Tip of the hat to Callan Bentley for telling us about this, and to his former student Stef who told him about it.

The Volcanism Blog

Comments

1. Bill Swearingen - 29 April 2009

I found a peculiarity while logging the latest earthquake activity in Google Earth at the coordinates listed below that does not show up in previous images using the Google Earth “Historical Imagery” feature. I don’t know what it is but it is in the center of area that is smoking in the current image and smoking in the 2006 imagery. You seem to be the best person to ask what this might be.

44°35’53.22″N
110°44’28.68″W

2. Bill Swearingen - 29 April 2009

Today I was locating the latest earthquake information in Google Earth and found an oddity on the Yellowstone caldera. In looking back through the historical imagery this oddity does not show up but the area showed smoke in the 2006 imagery which it still does in the latest imagery but with this oddity now in the center of it. What is it?

44°35’53.22″N
110°44’28.68″W

3. volcanism - 30 April 2009

I really don’t know: could it be an excavation of some kind? Although given the shadow directions, it looks more like a structure or a pile of something. It’s a mystery to me. Suggestions welcomed.

[Sorry for the delay in getting your comments up – WordPress sent them to the ignominy of the spam folder, and I was only able to retrieve them today when doing a periodic check of what was in there.]

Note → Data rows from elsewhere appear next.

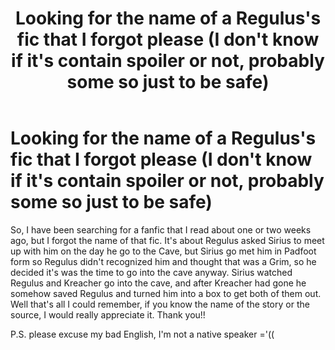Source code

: #+TITLE: Looking for the name of a Regulus's fic that I forgot please (I don't know if it's contain spoiler or not, probably some so just to be safe)

* Looking for the name of a Regulus's fic that I forgot please (I don't know if it's contain spoiler or not, probably some so just to be safe)
:PROPERTIES:
:Author: quyeenmye
:Score: 5
:DateUnix: 1551208628.0
:DateShort: 2019-Feb-26
:FlairText: Fic Search
:END:
So, I have been searching for a fanfic that I read about one or two weeks ago, but I forgot the name of that fic. It's about Regulus asked Sirius to meet up with him on the day he go to the Cave, but Sirius go met him in Padfoot form so Regulus didn't recognized him and thought that was a Grim, so he decided it's was the time to go into the cave anyway. Sirius watched Regulus and Kreacher go into the cave, and after Kreacher had gone he somehow saved Regulus and turned him into a box to get both of them out. Well that's all I could remember, if you know the name of the story or the source, I would really appreciate it. Thank you!!

P.S. please excuse my bad English, I'm not a native speaker ='((

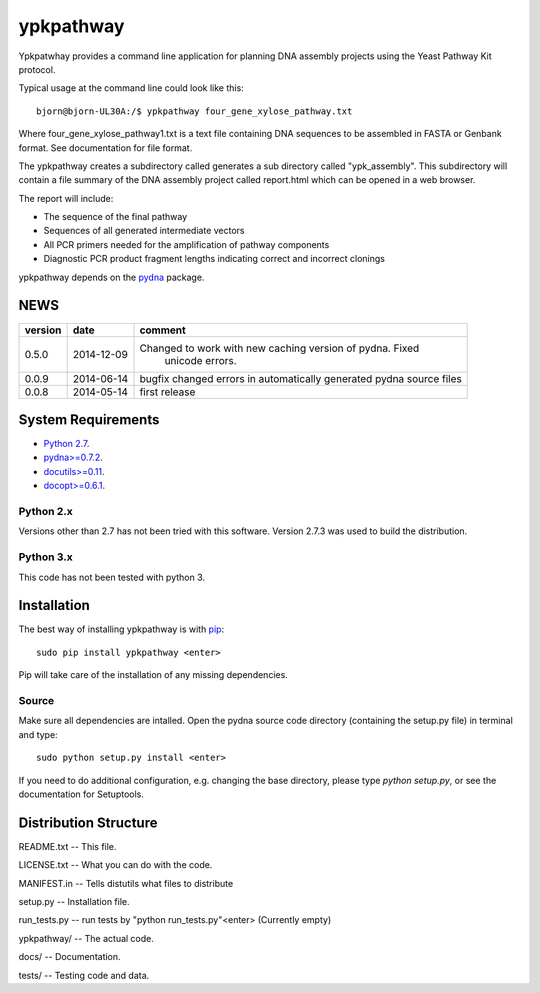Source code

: ==========
ypkpathway
==========

.. image:: https://travis-ci.org/BjornFJohansson/ypkpathway.svg 
    :target: https://travis-ci.org/BjornFJohansson/ypkpathway
    
.. image:: https://coveralls.io/repos/BjornFJohansson/ypkpathway/badge.svg?branch=master 
    :target: https://coveralls.io/r/BjornFJohansson/ypkpathway?branch=master
  
.. image:: https://readthedocs.org/projects/ypkpathway/badge/?version=latest
    :target: https://readthedocs.org/projects/ypkpathway/?badge=latest
    :alt: Documentation Status

.. image:: https://pypip.in/download/ypkpathway/badge.svg
    :target: https://pypi.python.org/pypi/ypkpathway/
    :alt: Downloads
    
.. image:: https://pypip.in/version/ypkpathway/badge.svg
    :target: https://pypi.python.org/ypkpathway/pydna/
    :alt: Latest Version

.. image:: https://pypip.in/wheel/ypkpathway/badge.svg
    :target: https://pypi.python.org/pypi/ypkpathway/
    :alt: Wheel Status
    
Ypkpatwhay provides a command line application for planning DNA assembly projects 
using the Yeast Pathway Kit protocol. 

Typical usage at the command line could look like this::

    bjorn@bjorn-UL30A:/$ ypkpathway four_gene_xylose_pathway.txt
    
Where four_gene_xylose_pathway1.txt is a text file containing DNA sequences to be assembled
in FASTA or Genbank format. See documentation for file format.

The ypkpathway creates a subdirectory called generates a sub directory called "ypk_assembly".
This subdirectory will contain a file summary of the DNA assembly project called report.html 
which can be opened in a web browser. 

The report will include:

* The sequence of the final pathway
* Sequences of all generated intermediate vectors
* All PCR primers needed for the amplification of pathway components
* Diagnostic PCR product fragment lengths indicating correct and incorrect clonings


ypkpathway depends on the `pydna <https://pypi.python.org/pypi/pydna/>`_ package.



NEWS
====

=======   ========== =============================================================
version   date       comment
=======   ========== =============================================================
0.5.0	  2014-12-09 Changed to work with new caching version of pydna. Fixed 
				     unicode errors.

0.0.9     2014-06-14 bugfix
                     changed errors in automatically generated pydna source files
                     
0.0.8     2014-05-14 first release
=======   ========== =============================================================

System Requirements
===================

- `Python 2.7 <http://www.python.org>`_.

- `pydna>=0.7.2 <https://pypi.python.org/pypi/pydna/>`_.

- `docutils>=0.11 <https://pypi.python.org/pypi/docutils/>`_.

- `docopt>=0.6.1 <https://pypi.python.org/pypi/docopt/>`_.


Python 2.x
----------

Versions other than 2.7 has not been tried with this software.
Version 2.7.3 was used to build the distribution.

Python 3.x
----------

This code has not been tested with python 3.

Installation
============

The best way of installing ypkpathway is with `pip <https://pypi.python.org/pypi/pip/>`_::

    sudo pip install ypkpathway <enter>
    
Pip will take care of the installation of any missing dependencies.

Source
------

Make sure all dependencies are intalled. Open the pydna source code 
directory (containing the setup.py file) in terminal and type::

    sudo python setup.py install <enter>

If you need to do additional configuration, e.g. changing the base
directory, please type `python setup.py`, or see the documentation for
Setuptools.

Distribution Structure
======================

README.txt          -- This file.

LICENSE.txt         -- What you can do with the code.

MANIFEST.in         -- Tells distutils what files to distribute

setup.py            -- Installation file.

run_tests.py        -- run tests by "python run_tests.py"<enter> (Currently empty)

ypkpathway/         -- The actual code.

docs/               -- Documentation.

tests/              -- Testing code and data.

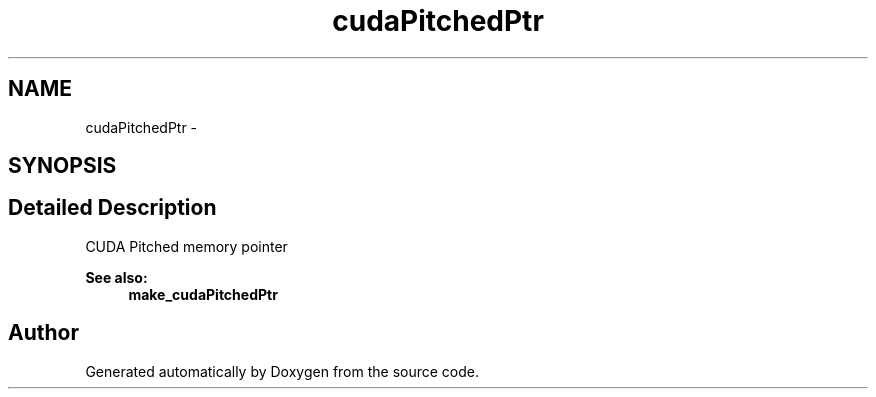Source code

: .TH "cudaPitchedPtr" 3 "20 Mar 2015" "Version 6.0" "Doxygen" \" -*- nroff -*-
.ad l
.nh
.SH NAME
cudaPitchedPtr \- 
.SH SYNOPSIS
.br
.PP
.SH "Detailed Description"
.PP 
CUDA Pitched memory pointer
.PP
\fBSee also:\fP
.RS 4
\fBmake_cudaPitchedPtr\fP 
.RE
.PP


.SH "Author"
.PP 
Generated automatically by Doxygen from the source code.
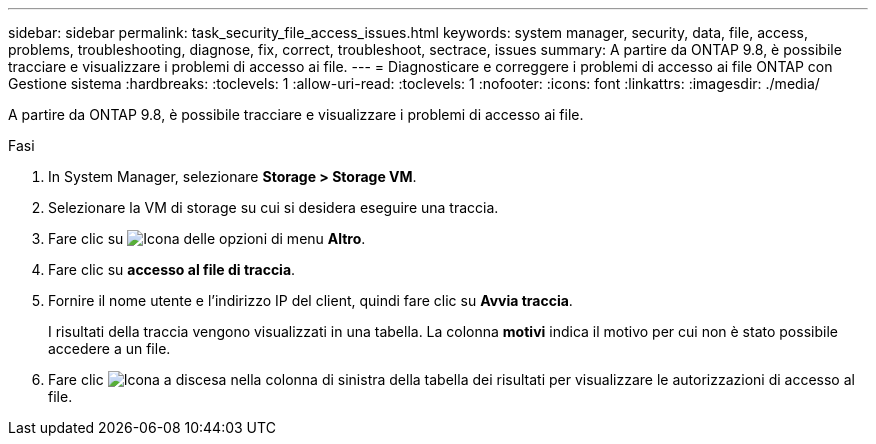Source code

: ---
sidebar: sidebar 
permalink: task_security_file_access_issues.html 
keywords: system manager, security, data, file, access, problems, troubleshooting, diagnose, fix, correct, troubleshoot, sectrace, issues 
summary: A partire da ONTAP 9.8, è possibile tracciare e visualizzare i problemi di accesso ai file. 
---
= Diagnosticare e correggere i problemi di accesso ai file ONTAP con Gestione sistema
:hardbreaks:
:toclevels: 1
:allow-uri-read: 
:toclevels: 1
:nofooter: 
:icons: font
:linkattrs: 
:imagesdir: ./media/


[role="lead"]
A partire da ONTAP 9.8, è possibile tracciare e visualizzare i problemi di accesso ai file.

.Fasi
. In System Manager, selezionare *Storage > Storage VM*.
. Selezionare la VM di storage su cui si desidera eseguire una traccia.
. Fare clic su image:icon_kabob.gif["Icona delle opzioni di menu"] *Altro*.
. Fare clic su *accesso al file di traccia*.
. Fornire il nome utente e l'indirizzo IP del client, quindi fare clic su *Avvia traccia*.
+
I risultati della traccia vengono visualizzati in una tabella. La colonna *motivi* indica il motivo per cui non è stato possibile accedere a un file.

. Fare clic image:icon_dropdown_arrow.gif["Icona a discesa"] nella colonna di sinistra della tabella dei risultati per visualizzare le autorizzazioni di accesso al file.

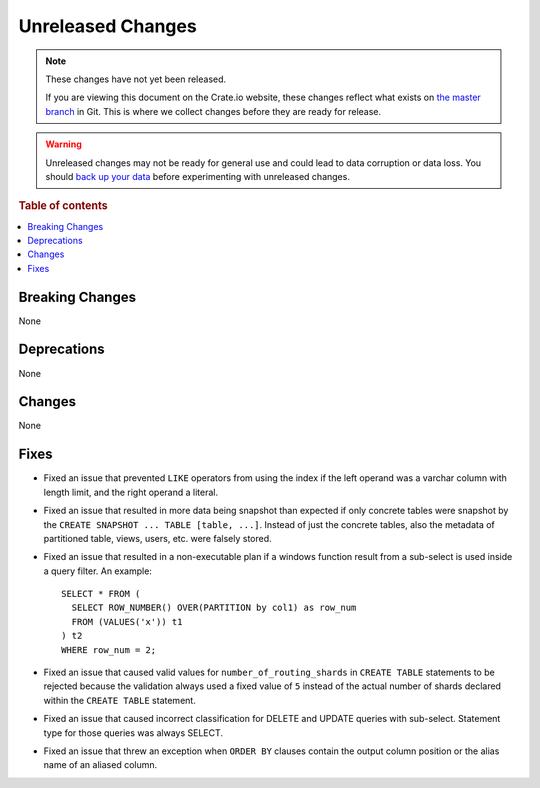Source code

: ==================
Unreleased Changes
==================

.. NOTE::

    These changes have not yet been released.

    If you are viewing this document on the Crate.io website, these changes
    reflect what exists on `the master branch`_ in Git. This is where we
    collect changes before they are ready for release.

.. WARNING::

    Unreleased changes may not be ready for general use and could lead to data
    corruption or data loss. You should `back up your data`_ before
    experimenting with unreleased changes.

.. _the master branch: https://github.com/crate/crate
.. _back up your data: https://crate.io/docs/crate/reference/en/latest/admin/snapshots.html

.. DEVELOPER README
.. ================

.. Changes should be recorded here as you are developing CrateDB. When a new
.. release is being cut, changes will be moved to the appropriate release notes
.. file.

.. When resetting this file during a release, leave the headers in place, but
.. add a single paragraph to each section with the word "None".

.. Always cluster items into bigger topics. Link to the documentation whenever feasible.
.. Remember to give the right level of information: Users should understand
.. the impact of the change without going into the depth of tech.

.. rubric:: Table of contents

.. contents::
   :local:


Breaking Changes
================

None


Deprecations
============

None


Changes
=======

None

Fixes
=====

- Fixed an issue that prevented ``LIKE`` operators from using the index if the
  left operand was a varchar column with length limit, and the right operand a
  literal.

- Fixed an issue that resulted in more data being snapshot than expected if
  only concrete tables were snapshot by the
  ``CREATE SNAPSHOT ... TABLE [table, ...]``. Instead of just the concrete
  tables, also the metadata of partitioned table, views, users, etc. were
  falsely stored.

- Fixed an issue that resulted in a non-executable plan if a windows function
  result from a sub-select is used inside a query filter. An example::

      SELECT * FROM (
        SELECT ROW_NUMBER() OVER(PARTITION by col1) as row_num
        FROM (VALUES('x')) t1
      ) t2
      WHERE row_num = 2;

- Fixed an issue that caused valid values for ``number_of_routing_shards`` in
  ``CREATE TABLE`` statements to be rejected because the validation always used
  a fixed value of ``5`` instead of the actual number of shards declared within
  the ``CREATE TABLE`` statement.

- Fixed an issue that caused incorrect classification for DELETE and UPDATE
  queries with sub-select. Statement type for those queries was always SELECT.

- Fixed an issue that threw an exception when ``ORDER BY`` clauses contain
  the output column position or the alias name of an aliased column.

4. Bill Swearingen - 30 April 2009

Another question about the same area but further northeast are the areas of tree kills that are much different than what you see after a fire. These areas are patchy grey with edges in the shape of blobs with dead trees interspersed all throughout (large brown areas among the green of live trees.) Has any soil CO2 saturation surveys been done in these areas or ground temperature readings been done like in the Norris Geyser Basin? Again, these features do not exist in the images captured before 2006 and there is a definite difference in how these tree kill features appear as opposed to the fire scars from the Yellowstone fire of 1988 further south. Put your “Eye alt” out to around 20,000 feet to see the extent of this arc of tree kills. I am just curious since I have seen similar at Mammoth Mountain in California but not nearly as extensive.